Job 1: Copy the entries line for line, from their first line through the line containing "Meer informatie", both ends included, and leave the pictures out.

Document section:
= Beginning of Section =
Answer: That lovely movie is “Come to the Stable” with Loretta Young and Celeste Holm.
As I describe in an exclusive story today’s Chicago Sun-Times, The Motion Picture Association of America’s Ratings Board made an unannounced change in April of this year that eliminated almost all restrictions on the content of movie trailers, the brief previews of upcoming films that appear before the feature in theaters and in promotional websites. This was done so quietly that my article is the first public notice of the change.
Whether a film is rated G (general audiences), PG (parental guidance suggested), PG-13 (parents strongly cautioned), and R (restricted to ages 17 and up), the “green screen” trailers shown in theaters and online were always preceded by a notice on a green background noting that “the following preview has been approved for all audiences.” A movie could have violence, strong language, nudity, drug use, or other mature content was included in the movie, but the trailer would at most imply it.
That is, until April, when the green screen trailer language quietly switched from “approved for all audiences” to “approved for appropriate audiences.”
“Appropriate?” Even with context, that word has almost no content. Without any context, it is positively Orwellian.
This comes as the MPAA has included increasingly more specific descriptors since 1990 to explain the basis for its movie ratings, after pressure from the Federal Trade Commission, public interest groups, and even the movie-makers like the Directors Guild.
The MPAA does not reveal much about its ratings board, even the names of its members. And its processes and the ratings themselves are still often confusing and inconsistent as demonstrated in the documentary “This Film is Not Yet Rated.” Material that would get an R in a drama gets a PG-13 in a comedy. The F-word can be used twice in a PG-13 as long as it does not refer to sex. The MPAA has improved its descriptors, especially for tobacco and substance abuse. The raunchy comedy “Land of the Lost” was based on a family-friendly 1970’s television show but it was rated “PG-13 for crude and sexual content, and for language including a drug reference.” “Shorts,” a family film about a wishing stone from Robert Rodriguez is “Rated PG for mild action and some rude humor.”
But those descriptors can often be Delphic. You would need a PhD in semiotics to figure out what the often-used “mild thematic elements” is supposed to mean. Last year’s PG-rated “Marley & Me” was marketed to kids as a cute puppy movie, but its “thematic material” included postpartum depression and the very sad death of the dog in the title. A much more kid-friendly pooch movie, “Hotel for Dogs,” is also rated PG for “brief mild thematic elements, language and some crude humor.” “Brief mild thematic elements” in that film presumably refers to the mean foster parents of the orphan characters and some law-breaking by the children.
It used to be that trailers were all essentially rated G. Until this year, there have been basically two categories of MPAA-approved trailers. The “green band” trailers, with the MPAA’s approval on a green background, were approved for audiences of all ages. “Red band” trailers, to be shown in theaters only before R-rated movies, included R-rated material, thus ensuring, the theory went, that they would be seen only by adults who were by definition interested in movies with mature content.
Since the internet has become a key element of movie marketing, however, it has been impossible to limit red band trailers to adult audiences. On the contrary — teenagers are naturally very interested in seeing red band trailers and very good at using the internet to find them. They are also very good at getting around the wispy “restrictions” that at most ask for a name and birth date in order to be able to access the mature material.
= End of Section =
Records for this task:
= Beginning of Section =
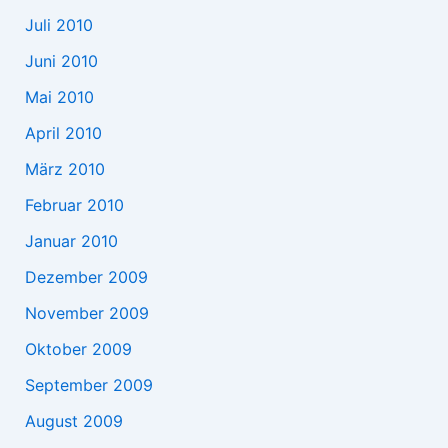
Juli 2010
Juni 2010
Mai 2010
April 2010
März 2010
Februar 2010
Januar 2010
Dezember 2009
November 2009
Oktober 2009
September 2009
August 2009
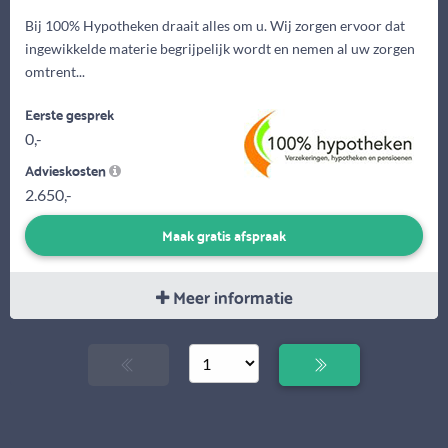
Bij 100% Hypotheken draait alles om u. Wij zorgen ervoor dat
ingewikkelde materie begrijpelijk wordt en nemen al uw zorgen
omtrent...
Eerste gesprek
0,-
Advieskosten
2.650,-
Maak gratis afspraak
Meer informatie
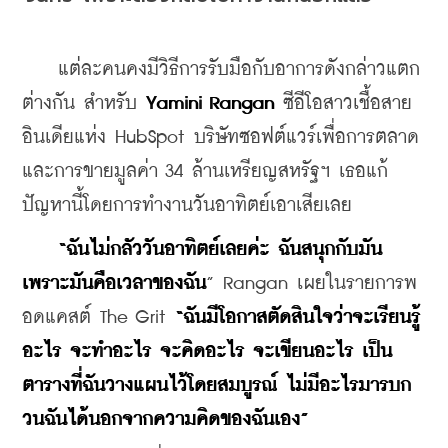
    แต่ละคนคงมีวิธีการรับมือกับอาการดังกล่าวแตก
ต่างกัน สำหรับ 
Yamini Rangan
 ซีอีโอสาวเชื้อสาย
อินเดียแห่ง HubSpot บริษัทซอฟต์แวร์เพื่อการตลาด
และการขายมูลค่า 34 ล้านเหรียญสหรัฐฯ เธอแก้
ปัญหานี้โดยการทำงานวันอาทิตย์เอาเสียเลย
“ฉันไม่กลัววันอาทิตย์เลยค่ะ ฉันสนุกกับมัน
เพราะมันคือเวลาของฉัน
” Rangan เผยในรายการพ
อดแคสต์ The Grit 
“ฉันมีโอกาสตัดสินใจว่าจะเรียนรู้
อะไร จะทำอะไร จะคิดอะไร จะเขียนอะไร เป็น
ตารางที่ฉันวางแผนไว้โดยสมบูรณ์ ไม่มีอะไรมารบก
วนฉันได้นอกจากความคิดของฉันเอง”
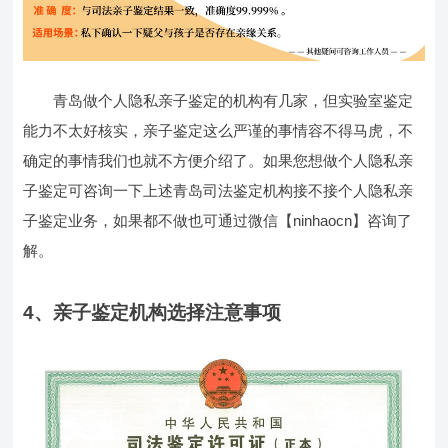
青岛做个人隐私亲子鉴定的机构有几家，但实验室鉴定
能力不太好核实，亲子鉴定这么严谨的事情容不得马虎，不
确定的事情我们也就不方便介绍了。如果您想做个人隐私亲
子鉴定可咨询一下上述青岛司法鉴定机构接不接个人隐私亲
子鉴定业务，如果都不做也可通过微信【ninhaocn】咨询了
解。
4、亲子鉴定机构选择注意事项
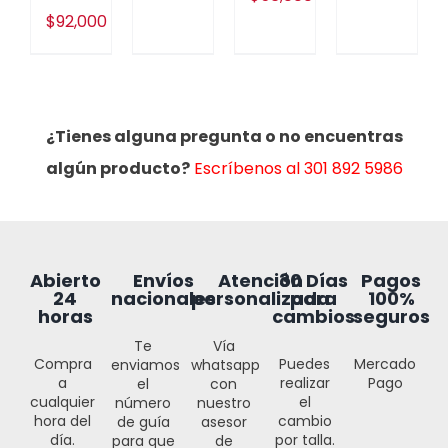
$
92,000
¿Tienes alguna pregunta o no encuentras
algún producto?
Escríbenos al 301 892 5986
30 Días
Abierto
Envíos
Atención
Pagos
para
24
nacionales
personalizada
100%
cambios
horas
seguros
Te
Vía
Puedes
Compra
Mercado
enviamos
whatsapp
realizar
a
Pago
el
con
el
cualquier
número
nuestro
cambio
hora del
de guía
asesor
por talla.
día.
para que
de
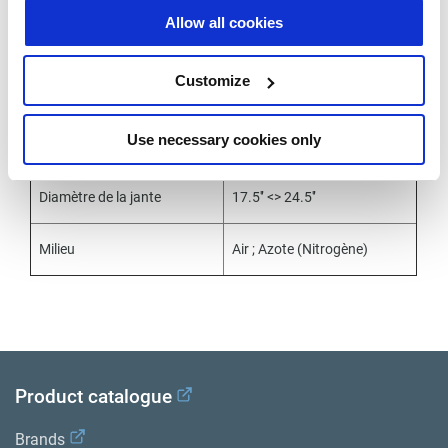
Allow all cookies
Capteur d'unité de roue
Caractéristiques
Customize
(WUS)
Use necessary cookies only
Fixation
Par sangle
Diamètre de la jante
17.5'’ <> 24.5'’
Milieu
Air ; Azote (Nitrogène)
Product catalogue
Brands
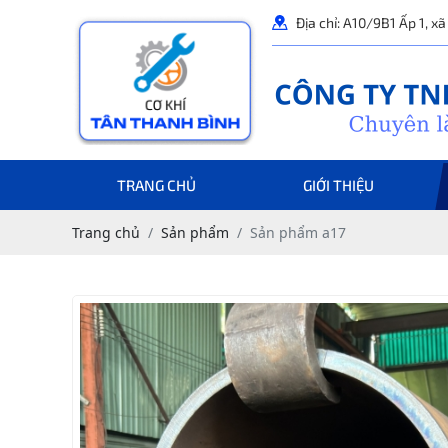
Địa chỉ: A10/9B1 Ấp 1, x
TRANG CHỦ
GIỚI THIỆU
Trang chủ
Sản phẩm
Sản phẩm a17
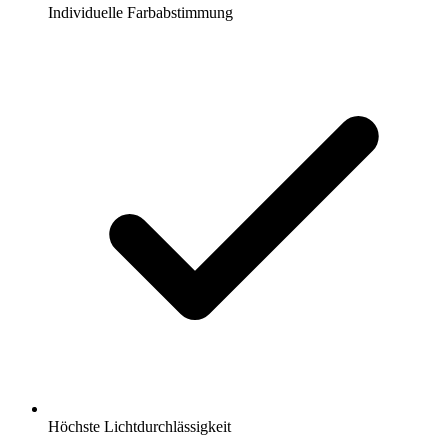
Individuelle Farbabstimmung
Höchste Lichtdurchlässigkeit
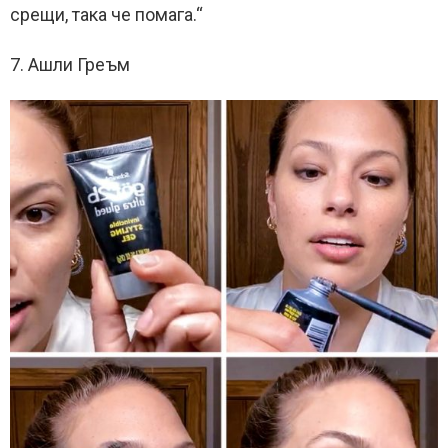
срещи, така че помага.“
7. Ашли Греъм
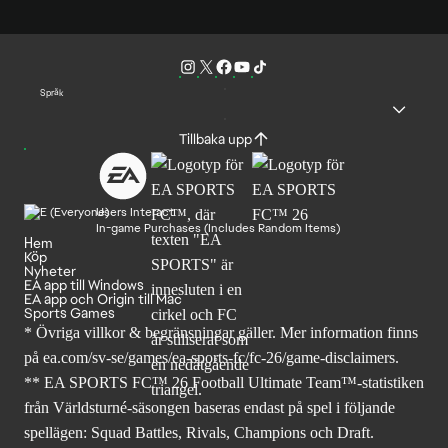
Språk
Tillbaka upp
Users Interact
In-game Purchases (Includes Random Items)
Hem
Köp
Nyheter
EA app till Windows
EA app och Origin till Mac
Sports Games
* Övriga villkor & begränsningar gäller. Mer
information finns
på ea.com/sv-se/games/ea-sports-fc/fc-26
/game-disclaimers.
** EA SPORTS FC™ 26 Football Ultimate Team™-statistiken
från Världsturné-säsongen baseras endast på spel i följande
spellägen: Squad Battles, Rivals, Champions och Draft.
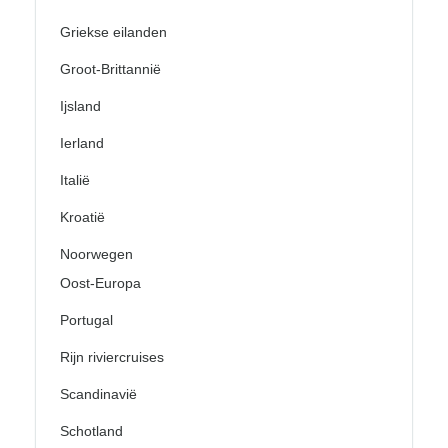
Griekse eilanden
Groot-Brittannië
Ijsland
Ierland
Italië
Kroatië
Noorwegen
Oost-Europa
Portugal
Rijn riviercruises
Scandinavië
Schotland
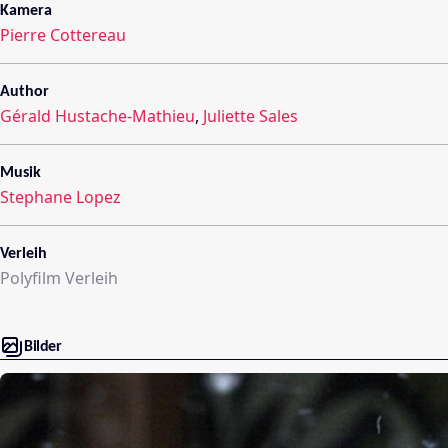
Kamera
Pierre Cottereau
Author
Gérald Hustache-Mathieu
,
Juliette Sales
Musik
Stephane Lopez
Verleih
Polyfilm Verleih
Bilder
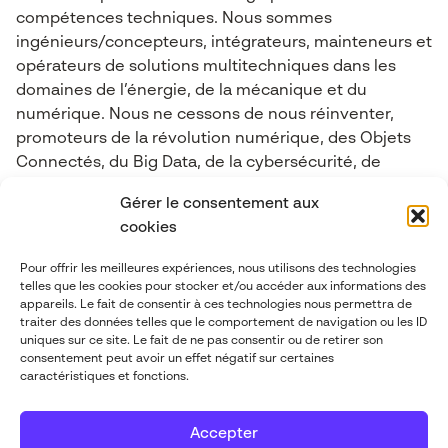
compétences techniques. Nous sommes
ingénieurs/concepteurs, intégrateurs, mainteneurs et
opérateurs de solutions multitechniques dans les
domaines de l’énergie, de la mécanique et du
numérique. Nous ne cessons de nous réinventer,
promoteurs de la révolution numérique, des Objets
Connectés, du Big Data, de la cybersécurité, de
l’industrie 4.0, de l’Intelligence Artificielle et de la
Gérer le consentement aux
Réalité mixte.
cookies
Pour offrir les meilleures expériences, nous utilisons des technologies
Contactez-nous
telles que les cookies pour stocker et/ou accéder aux informations des
appareils. Le fait de consentir à ces technologies nous permettra de
traiter des données telles que le comportement de navigation ou les ID
contact@abgi-france.com
uniques sur ce site. Le fait de ne pas consentir ou de retirer son
consentement peut avoir un effet négatif sur certaines
caractéristiques et fonctions.
+33 4 78 92 40 00
Accepter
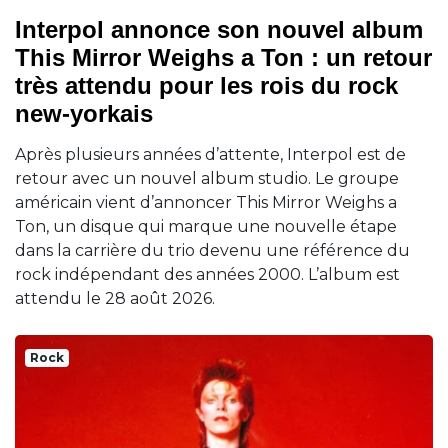
Interpol annonce son nouvel album
This Mirror Weighs a Ton : un retour
très attendu pour les rois du rock
new-yorkais
Après plusieurs années d’attente, Interpol est de
retour avec un nouvel album studio. Le groupe
américain vient d’annoncer This Mirror Weighs a
Ton, un disque qui marque une nouvelle étape
dans la carrière du trio devenu une référence du
rock indépendant des années 2000. L’album est
attendu le 28 août 2026.
Rock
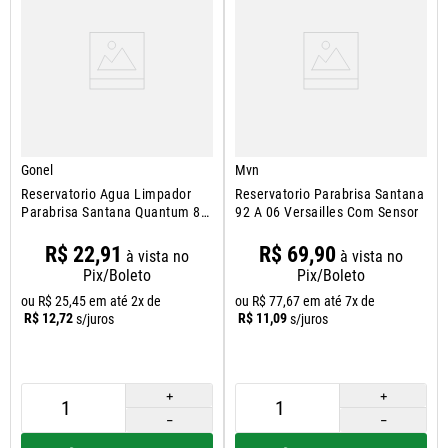
Gonel
Mvn
Reservatorio Agua Limpador
Reservatorio Parabrisa Santana
Parabrisa Santana Quantum 84
92 A 06 Versailles Com Sensor
A 91
R$
22
,
91
R$
69
,
90
à vista no
à vista no
Pix/Boleto
Pix/Boleto
ou
R$
25
,
45
em até
2
x de
ou
R$
77
,
67
em até
7
x de
R$
12
,
72
R$
11
,
09
s/juros
s/juros
＋
＋
－
－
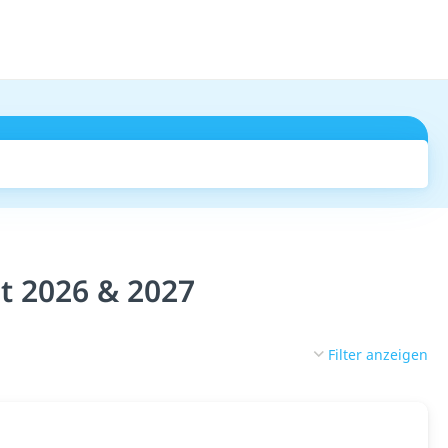
Suchen
t 2026 & 2027
Filter anzeigen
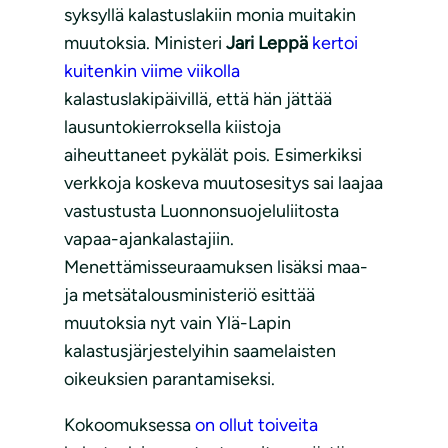
syksyllä kalastuslakiin monia muitakin
muutoksia. Ministeri
Jari Leppä
kertoi
kuitenkin viime viikolla
kalastuslakipäivillä, että hän jättää
lausuntokierroksella kiistoja
aiheuttaneet pykälät pois. Esimerkiksi
verkkoja koskeva muutosesitys sai laajaa
vastustusta Luonnonsuojeluliitosta
vapaa-ajankalastajiin.
Menettämisseuraamuksen lisäksi maa-
ja metsätalousministeriö esittää
muutoksia nyt vain Ylä-Lapin
kalastusjärjestelyihin saamelaisten
oikeuksien parantamiseksi.
Kokoomuksessa
on ollut toiveita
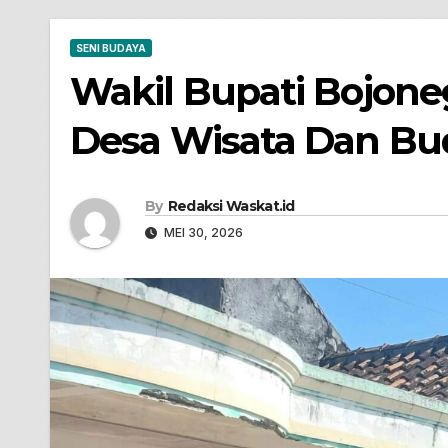
SENI BUDAYA
Wakil Bupati Bojone
Desa Wisata Dan Bu
By
Redaksi Waskat.id
MEI 30, 2026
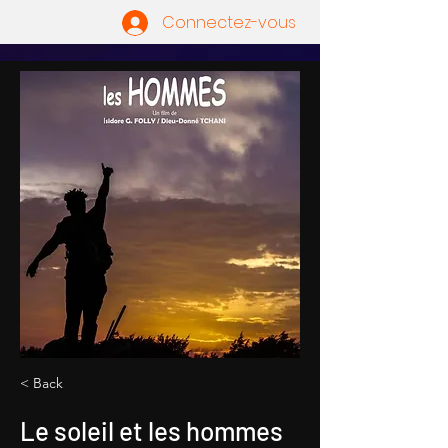
Connectez-vous
< Back
Le soleil et les hommes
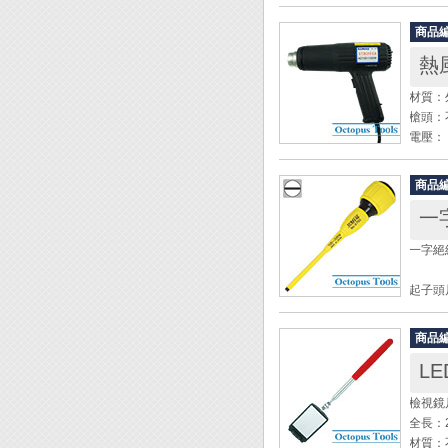
功率： 
重量： 3
商品
封口寬度：
熱風
封口厚度
材質：
◆ P
槍頭：
電壓： 
輸入功率
輸出功率
商品
熱風溫
一
第二
一字絕緣
◆ 用
◆ 使
起子頭尺
冷凍管
總長: 
◆ 出
產品，
商品
◆ 起
◆ 使
L
◆ 低電
◆ 起
檢視鏡尺
全長：2
材質：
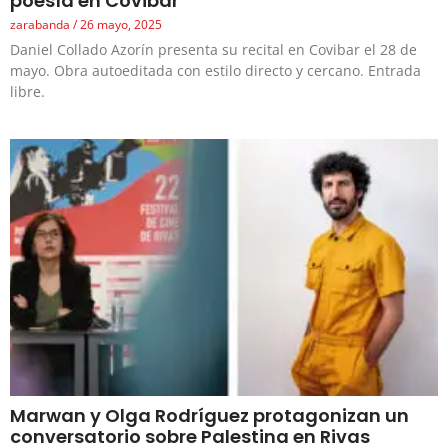
poesía en Covibar
zarabanda
26 mayo, 2025
Daniel Collado Azorín presenta su recital en Covibar el 28 de
mayo. Obra autoeditada con estilo directo y cercano. Entrada
libre.
Marwan y Olga Rodríguez protagonizan un
conversatorio sobre Palestina en Rivas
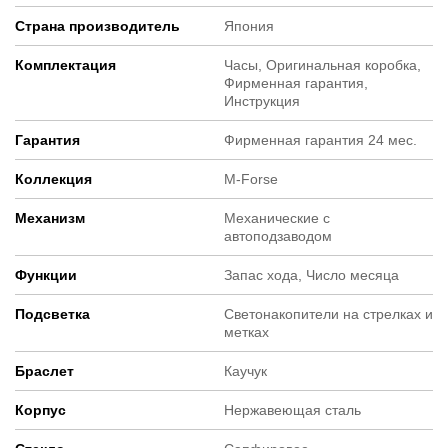
Страна производитель
Япония
Комплектация
Часы, Оригинальная коробка,
Фирменная гарантия,
Инструкция
Гарантия
Фирменная гарантия 24 мес.
Коллекция
M-Forse
Механизм
Механические с
автоподзаводом
Функции
Запас хода, Число месяца
Подсветка
Светонакопители на стрелках и
метках
Браслет
Каучук
Корпус
Нержавеющая сталь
= End of Section =
Job 2: From the article on movie trailer ratings, translate this sentence into Spanish: "The MPAA does not reveal much about its ratings board, even the names of its members."

Answer space 1:
Juli 2010
Juni 2010
Mai 2010
April 2010
März 2010
Februar 2010
Januar 2010
Dezember 2009
November 2009
Oktober 2009
September 2009
August 2009
Bij 100% Hypotheken draait alles om u. Wij zorgen ervoor dat
ingewikkelde materie begrijpelijk wordt en nemen al uw zorgen
omtrent...
Eerste gesprek
0,-
Advieskosten
2.650,-
Maak gratis afspraak
Meer informatie

Answer space 2: La MPAA no revela mucho sobre su junta de clasificación, ni siquiera los nombres de sus miembros.